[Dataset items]
++++

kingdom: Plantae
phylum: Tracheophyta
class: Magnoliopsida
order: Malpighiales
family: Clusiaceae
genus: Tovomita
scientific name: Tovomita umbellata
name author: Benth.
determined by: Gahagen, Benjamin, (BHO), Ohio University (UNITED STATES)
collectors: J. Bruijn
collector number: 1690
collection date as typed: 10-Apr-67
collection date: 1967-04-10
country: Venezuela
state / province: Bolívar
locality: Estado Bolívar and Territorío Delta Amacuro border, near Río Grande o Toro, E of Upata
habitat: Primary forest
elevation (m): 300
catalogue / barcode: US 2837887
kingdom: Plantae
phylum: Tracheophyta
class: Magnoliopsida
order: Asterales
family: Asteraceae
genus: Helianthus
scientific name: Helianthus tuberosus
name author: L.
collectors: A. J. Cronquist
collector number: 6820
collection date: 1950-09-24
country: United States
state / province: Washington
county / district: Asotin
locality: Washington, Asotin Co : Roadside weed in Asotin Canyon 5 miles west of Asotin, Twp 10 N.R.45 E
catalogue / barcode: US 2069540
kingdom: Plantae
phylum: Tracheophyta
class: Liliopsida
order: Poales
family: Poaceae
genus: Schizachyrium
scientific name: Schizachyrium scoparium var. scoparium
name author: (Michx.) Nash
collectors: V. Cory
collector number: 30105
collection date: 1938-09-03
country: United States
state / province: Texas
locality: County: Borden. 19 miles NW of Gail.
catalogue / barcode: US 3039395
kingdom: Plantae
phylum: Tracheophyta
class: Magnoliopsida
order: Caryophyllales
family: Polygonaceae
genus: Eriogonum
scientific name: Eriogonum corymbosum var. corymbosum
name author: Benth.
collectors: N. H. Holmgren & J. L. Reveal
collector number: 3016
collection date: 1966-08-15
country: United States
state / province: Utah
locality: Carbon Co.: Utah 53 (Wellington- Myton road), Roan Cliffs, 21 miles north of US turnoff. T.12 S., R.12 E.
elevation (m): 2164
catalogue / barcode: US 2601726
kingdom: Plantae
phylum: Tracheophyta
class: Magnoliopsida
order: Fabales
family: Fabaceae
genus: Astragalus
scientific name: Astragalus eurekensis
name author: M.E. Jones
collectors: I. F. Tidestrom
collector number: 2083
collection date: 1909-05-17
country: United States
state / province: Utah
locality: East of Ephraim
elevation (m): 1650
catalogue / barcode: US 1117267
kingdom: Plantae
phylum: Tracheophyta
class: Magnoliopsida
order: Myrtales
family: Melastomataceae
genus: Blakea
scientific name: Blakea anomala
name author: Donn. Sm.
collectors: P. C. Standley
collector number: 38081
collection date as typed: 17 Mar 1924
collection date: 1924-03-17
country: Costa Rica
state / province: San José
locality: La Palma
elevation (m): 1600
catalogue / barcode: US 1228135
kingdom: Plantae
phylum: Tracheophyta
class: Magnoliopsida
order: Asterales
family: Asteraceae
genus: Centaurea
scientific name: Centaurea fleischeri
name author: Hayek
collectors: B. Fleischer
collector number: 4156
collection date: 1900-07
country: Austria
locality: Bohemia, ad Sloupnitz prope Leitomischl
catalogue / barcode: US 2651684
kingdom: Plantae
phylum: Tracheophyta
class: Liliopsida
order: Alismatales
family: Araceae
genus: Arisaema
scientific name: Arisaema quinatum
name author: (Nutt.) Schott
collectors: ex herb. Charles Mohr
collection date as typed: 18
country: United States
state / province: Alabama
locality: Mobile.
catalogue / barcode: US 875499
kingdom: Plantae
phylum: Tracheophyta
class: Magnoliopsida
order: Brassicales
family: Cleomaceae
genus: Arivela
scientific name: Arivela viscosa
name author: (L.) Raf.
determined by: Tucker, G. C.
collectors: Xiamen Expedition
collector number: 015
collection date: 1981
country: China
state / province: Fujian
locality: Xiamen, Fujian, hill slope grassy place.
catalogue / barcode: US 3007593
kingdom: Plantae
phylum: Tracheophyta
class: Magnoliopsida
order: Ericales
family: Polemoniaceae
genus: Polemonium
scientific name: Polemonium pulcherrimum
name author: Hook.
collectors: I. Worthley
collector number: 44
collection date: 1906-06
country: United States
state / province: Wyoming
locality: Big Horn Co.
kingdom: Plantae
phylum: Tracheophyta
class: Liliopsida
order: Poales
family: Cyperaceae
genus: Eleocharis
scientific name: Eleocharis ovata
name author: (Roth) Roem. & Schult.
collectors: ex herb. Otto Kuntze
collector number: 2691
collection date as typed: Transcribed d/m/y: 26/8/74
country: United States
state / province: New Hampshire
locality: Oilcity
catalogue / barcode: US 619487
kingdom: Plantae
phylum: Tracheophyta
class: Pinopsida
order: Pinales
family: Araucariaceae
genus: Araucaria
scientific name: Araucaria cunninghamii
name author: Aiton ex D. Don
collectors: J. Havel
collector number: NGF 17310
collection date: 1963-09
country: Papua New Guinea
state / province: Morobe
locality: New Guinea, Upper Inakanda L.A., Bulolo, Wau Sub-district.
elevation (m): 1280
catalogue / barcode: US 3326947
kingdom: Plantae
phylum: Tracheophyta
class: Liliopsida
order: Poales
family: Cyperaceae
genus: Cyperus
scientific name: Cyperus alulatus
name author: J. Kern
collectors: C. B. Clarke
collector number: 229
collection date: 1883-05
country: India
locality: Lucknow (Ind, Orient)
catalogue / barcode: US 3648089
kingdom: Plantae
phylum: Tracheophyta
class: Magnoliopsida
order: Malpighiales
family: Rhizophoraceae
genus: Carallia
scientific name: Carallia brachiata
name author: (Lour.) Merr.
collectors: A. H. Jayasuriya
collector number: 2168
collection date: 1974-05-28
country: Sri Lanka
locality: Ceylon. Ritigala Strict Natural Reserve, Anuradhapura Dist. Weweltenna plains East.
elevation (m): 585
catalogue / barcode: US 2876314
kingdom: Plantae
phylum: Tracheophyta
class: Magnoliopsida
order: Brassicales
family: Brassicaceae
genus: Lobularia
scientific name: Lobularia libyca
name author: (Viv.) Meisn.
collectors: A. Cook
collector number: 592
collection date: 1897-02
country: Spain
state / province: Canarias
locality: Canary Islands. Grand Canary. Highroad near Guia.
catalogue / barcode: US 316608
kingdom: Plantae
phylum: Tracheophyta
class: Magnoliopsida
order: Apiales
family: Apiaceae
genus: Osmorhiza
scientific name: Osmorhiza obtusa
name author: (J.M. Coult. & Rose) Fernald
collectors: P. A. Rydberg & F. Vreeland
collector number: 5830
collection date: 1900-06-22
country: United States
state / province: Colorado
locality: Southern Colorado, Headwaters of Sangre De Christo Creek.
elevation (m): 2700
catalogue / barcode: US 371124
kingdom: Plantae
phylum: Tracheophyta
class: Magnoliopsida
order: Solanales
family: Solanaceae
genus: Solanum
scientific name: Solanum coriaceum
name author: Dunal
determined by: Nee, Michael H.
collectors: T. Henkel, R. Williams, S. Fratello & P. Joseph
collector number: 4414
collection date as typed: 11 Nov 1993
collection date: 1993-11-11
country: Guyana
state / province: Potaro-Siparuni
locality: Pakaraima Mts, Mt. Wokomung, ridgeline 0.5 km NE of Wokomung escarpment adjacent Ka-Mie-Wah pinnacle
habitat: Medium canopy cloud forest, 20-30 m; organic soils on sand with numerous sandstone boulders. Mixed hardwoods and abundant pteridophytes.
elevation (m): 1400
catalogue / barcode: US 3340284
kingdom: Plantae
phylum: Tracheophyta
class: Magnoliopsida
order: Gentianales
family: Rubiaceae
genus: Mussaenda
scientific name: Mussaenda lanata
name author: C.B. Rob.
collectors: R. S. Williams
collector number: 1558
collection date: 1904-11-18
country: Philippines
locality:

++++

▸ Task statement: Turn every line of the listing above into a numbered list, omitting blank lines.

▸ Answer to the exercise:
1. kingdom: Plantae
2. phylum: Tracheophyta
3. class: Magnoliopsida
4. order: Malpighiales
5. family: Clusiaceae
6. genus: Tovomita
7. scientific name: Tovomita umbellata
8. name author: Benth.
9. determined by: Gahagen, Benjamin, (BHO), Ohio University (UNITED STATES)
10. collectors: J. Bruijn
11. collector number: 1690
12. collection date as typed: 10-Apr-67
13. collection date: 1967-04-10
14. country: Venezuela
15. state / province: Bolívar
16. locality: Estado Bolívar and Territorío Delta Amacuro border, near Río Grande o Toro, E of Upata
17. habitat: Primary forest
18. elevation (m): 300
19. catalogue / barcode: US 2837887
20. kingdom: Plantae
21. phylum: Tracheophyta
22. class: Magnoliopsida
23. order: Asterales
24. family: Asteraceae
25. genus: Helianthus
26. scientific name: Helianthus tuberosus
27. name author: L.
28. collectors: A. J. Cronquist
29. collector number: 6820
30. collection date: 1950-09-24
31. country: United States
32. state / province: Washington
33. county / district: Asotin
34. locality: Washington, Asotin Co : Roadside weed in Asotin Canyon 5 miles west of Asotin, Twp 10 N.R.45 E
35. catalogue / barcode: US 2069540
36. kingdom: Plantae
37. phylum: Tracheophyta
38. class: Liliopsida
39. order: Poales
40. family: Poaceae
41. genus: Schizachyrium
42. scientific name: Schizachyrium scoparium var. scoparium
43. name author: (Michx.) Nash
44. collectors: V. Cory
45. collector number: 30105
46. collection date: 1938-09-03
47. country: United States
48. state / province: Texas
49. locality: County: Borden. 19 miles NW of Gail.
50. catalogue / barcode: US 3039395
51. kingdom: Plantae
52. phylum: Tracheophyta
53. class: Magnoliopsida
54. order: Caryophyllales
55. family: Polygonaceae
56. genus: Eriogonum
57. scientific name: Eriogonum corymbosum var. corymbosum
58. name author: Benth.
59. collectors: N. H. Holmgren & J. L. Reveal
60. collector number: 3016
61. collection date: 1966-08-15
62. country: United States
63. state / province: Utah
64. locality: Carbon Co.: Utah 53 (Wellington- Myton road), Roan Cliffs, 21 miles north of US turnoff. T.12 S., R.12 E.
65. elevation (m): 2164
66. catalogue / barcode: US 2601726
67. kingdom: Plantae
68. phylum: Tracheophyta
69. class: Magnoliopsida
70. order: Fabales
71. family: Fabaceae
72. genus: Astragalus
73. scientific name: Astragalus eurekensis
74. name author: M.E. Jones
75. collectors: I. F. Tidestrom
76. collector number: 2083
77. collection date: 1909-05-17
78. country: United States
79. state / province: Utah
80. locality: East of Ephraim
81. elevation (m): 1650
82. catalogue / barcode: US 1117267
83. kingdom: Plantae
84. phylum: Tracheophyta
85. class: Magnoliopsida
86. order: Myrtales
87. family: Melastomataceae
88. genus: Blakea
89. scientific name: Blakea anomala
90. name author: Donn. Sm.
91. collectors: P. C. Standley
92. collector number: 38081
93. collection date as typed: 17 Mar 1924
94. collection date: 1924-03-17
95. country: Costa Rica
96. state / province: San José
97. locality: La Palma
98. elevation (m): 1600
99. catalogue / barcode: US 1228135
100. kingdom: Plantae
101. phylum: Tracheophyta
102. class: Magnoliopsida
103. order: Asterales
104. family: Asteraceae
105. genus: Centaurea
106. scientific name: Centaurea fleischeri
107. name author: Hayek
108. collectors: B. Fleischer
109. collector number: 4156
110. collection date: 1900-07
111. country: Austria
112. locality: Bohemia, ad Sloupnitz prope Leitomischl
113. catalogue / barcode: US 2651684
114. kingdom: Plantae
115. phylum: Tracheophyta
116. class: Liliopsida
117. order: Alismatales
118. family: Araceae
119. genus: Arisaema
120. scientific name: Arisaema quinatum
121. name author: (Nutt.) Schott
122. collectors: ex herb. Charles Mohr
123. collection date as typed: 18
124. country: United States
125. state / province: Alabama
126. locality: Mobile.
127. catalogue / barcode: US 875499
128. kingdom: Plantae
129. phylum: Tracheophyta
130. class: Magnoliopsida
131. order: Brassicales
132. family: Cleomaceae
133. genus: Arivela
134. scientific name: Arivela viscosa
135. name author: (L.) Raf.
136. determined by: Tucker, G. C.
137. collectors: Xiamen Expedition
138. collector number: 015
139. collection date: 1981
140. country: China
141. state / province: Fujian
142. locality: Xiamen, Fujian, hill slope grassy place.
143. catalogue / barcode: US 3007593
144. kingdom: Plantae
145. phylum: Tracheophyta
146. class: Magnoliopsida
147. order: Ericales
148. family: Polemoniaceae
149. genus: Polemonium
150. scientific name: Polemonium pulcherrimum
151. name author: Hook.
152. collectors: I. Worthley
153. collector number: 44
154. collection date: 1906-06
155. country: United States
156. state / province: Wyoming
157. locality: Big Horn Co.
158. kingdom: Plantae
159. phylum: Tracheophyta
160. class: Liliopsida
161. order: Poales
162. family: Cyperaceae
163. genus: Eleocharis
164. scientific name: Eleocharis ovata
165. name author: (Roth) Roem. & Schult.
166. collectors: ex herb. Otto Kuntze
167. collector number: 2691
168. collection date as typed: Transcribed d/m/y: 26/8/74
169. country: United States
170. state / province: New Hampshire
171. locality: Oilcity
172. catalogue / barcode: US 619487
173. kingdom: Plantae
174. phylum: Tracheophyta
175. class: Pinopsida
176. order: Pinales
177. family: Araucariaceae
178. genus: Araucaria
179. scientific name: Araucaria cunninghamii
180. name author: Aiton ex D. Don
181. collectors: J. Havel
182. collector number: NGF 17310
183. collection date: 1963-09
184. country: Papua New Guinea
185. state / province: Morobe
186. locality: New Guinea, Upper Inakanda L.A., Bulolo, Wau Sub-district.
187. elevation (m): 1280
188. catalogue / barcode: US 3326947
189. kingdom: Plantae
190. phylum: Tracheophyta
191. class: Liliopsida
192. order: Poales
193. family: Cyperaceae
194. genus: Cyperus
195. scientific name: Cyperus alulatus
196. name author: J. Kern
197. collectors: C. B. Clarke
198. collector number: 229
199. collection date: 1883-05
200. country: India
201. locality: Lucknow (Ind, Orient)
202. catalogue / barcode: US 3648089
203. kingdom: Plantae
204. phylum: Tracheophyta
205. class: Magnoliopsida
206. order: Malpighiales
207. family: Rhizophoraceae
208. genus: Carallia
209. scientific name: Carallia brachiata
210. name author: (Lour.) Merr.
211. collectors: A. H. Jayasuriya
212. collector number: 2168
213. collection date: 1974-05-28
214. country: Sri Lanka
215. locality: Ceylon. Ritigala Strict Natural Reserve, Anuradhapura Dist. Weweltenna plains East.
216. elevation (m): 585
217. catalogue / barcode: US 2876314
218. kingdom: Plantae
219. phylum: Tracheophyta
220. class: Magnoliopsida
221. order: Brassicales
222. family: Brassicaceae
223. genus: Lobularia
224. scientific name: Lobularia libyca
225. name author: (Viv.) Meisn.
226. collectors: A. Cook
227. collector number: 592
228. collection date: 1897-02
229. country: Spain
230. state / province: Canarias
231. locality: Canary Islands. Grand Canary. Highroad near Guia.
232. catalogue / barcode: US 316608
233. kingdom: Plantae
234. phylum: Tracheophyta
235. class: Magnoliopsida
236. order: Apiales
237. family: Apiaceae
238. genus: Osmorhiza
239. scientific name: Osmorhiza obtusa
240. name author: (J.M. Coult. & Rose) Fernald
241. collectors: P. A. Rydberg & F. Vreeland
242. collector number: 5830
243. collection date: 1900-06-22
244. country: United States
245. state / province: Colorado
246. locality: Southern Colorado, Headwaters of Sangre De Christo Creek.
247. elevation (m): 2700
248. catalogue / barcode: US 371124
249. kingdom: Plantae
250. phylum: Tracheophyta
251. class: Magnoliopsida
252. order: Solanales
253. family: Solanaceae
254. genus: Solanum
255. scientific name: Solanum coriaceum
256. name author: Dunal
257. determined by: Nee, Michael H.
258. collectors: T. Henkel, R. Williams, S. Fratello & P. Joseph
259. collector number: 4414
260. collection date as typed: 11 Nov 1993
261. collection date: 1993-11-11
262. country: Guyana
263. state / province: Potaro-Siparuni
264. locality: Pakaraima Mts, Mt. Wokomung, ridgeline 0.5 km NE of Wokomung escarpment adjacent Ka-Mie-Wah pinnacle
265. habitat: Medium canopy cloud forest, 20-30 m; organic soils on sand with numerous sandstone boulders. Mixed hardwoods and abundant pteridophytes.
266. elevation (m): 1400
267. catalogue / barcode: US 3340284
268. kingdom: Plantae
269. phylum: Tracheophyta
270. class: Magnoliopsida
271. order: Gentianales
272. family: Rubiaceae
273. genus: Mussaenda
274. scientific name: Mussaenda lanata
275. name author: C.B. Rob.
276. collectors: R. S. Williams
277. collector number: 1558
278. collection date: 1904-11-18
279. country: Philippines
280. locality:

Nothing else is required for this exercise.